On December 1, 2007, a prelude book for FairChild was published by Media Village. The book contains character introductions, story guides, and staff interviews. Ichijinsha published a visual fan book, on April 23, 2008. The visual fan book consists of game CGs, illustrations, and includes a short comic and short story titled "Kimi ga Kureta Shiawase". The book is 127 pages long.

===Music and audio CDs===
The opening theme is "FairChild", sung by Yui Sakakibara, who is Kotori's voice actor in the game. The ending theme is "Hare no Chikumori", which is also sung by Yui. FairChild has two image songs, "Twinkle Love", by YURIA, and "Purest Days", by Marie. On December 14, 2007, an audio CD labelled "FairChild Arrange Soundtrack" was published by ALcot. It contains the five heroine themes, "Sun-Spot Birdsong", "A Lady Without Virtue", "Melancholic Lady at the Window", "Flowers and Pâtissière", and "Innocent Kitty", and other BGMs. Another audio CD was published by Music Boat, and distributed by Ardeur, called "FairChild GM Original Soundtrack", containing two discs. There was a pre-release for the CD at Comiket 73 on December 29, 2007. ALcot also produced a CD for the image song Purest Days, which also comprises the instrumental version. The CD was released on December 14, 2007, the same day as the arranged soundtrack.
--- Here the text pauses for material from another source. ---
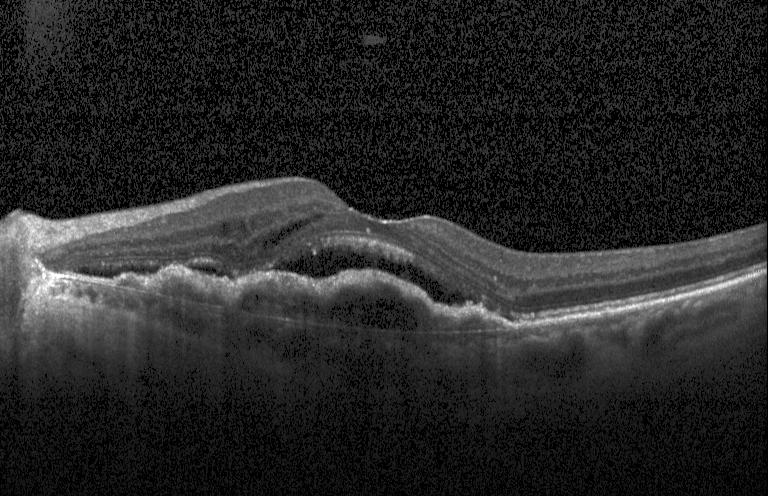

Finding: choroidal neovascularization (CNV).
On October 14, 2007, "FairChild Maxi Single" was commercially released as a vocal CD by ALcot. Lastly, a CD called "FairChild Theme Song Short Version Collection" was produced, on the same day as the arranged soundtrack and Maxi Single, by ALcot. The CD contains different versions of the theme song, each heroine has their own version.

===Browser game===
On FairChild's official website, there is a flash game called Touch! FairChild Heroines (Touch! フェアチャヒロインズ, Touch! Feachahiroinzu), where the player can sexually interact with all five heroines (at a time). 'The game does not include any H-scenes. The gameplay in Touch! FairChild Heroines is very simple, the player may select one of the actions on the left (in Japanese), and the particular heroine reacts to each one differently. There is a textbox on the bottom of the screen that reads the heroine's dialogue, which is also in Japanese. The game and system is laid out almost identically to the visual novel itself.

==Reception==
On Getchu, a major redistributor of visual novel and domestic anime products, FairChild was ranked ninth in the PC sales ranking for December 2007.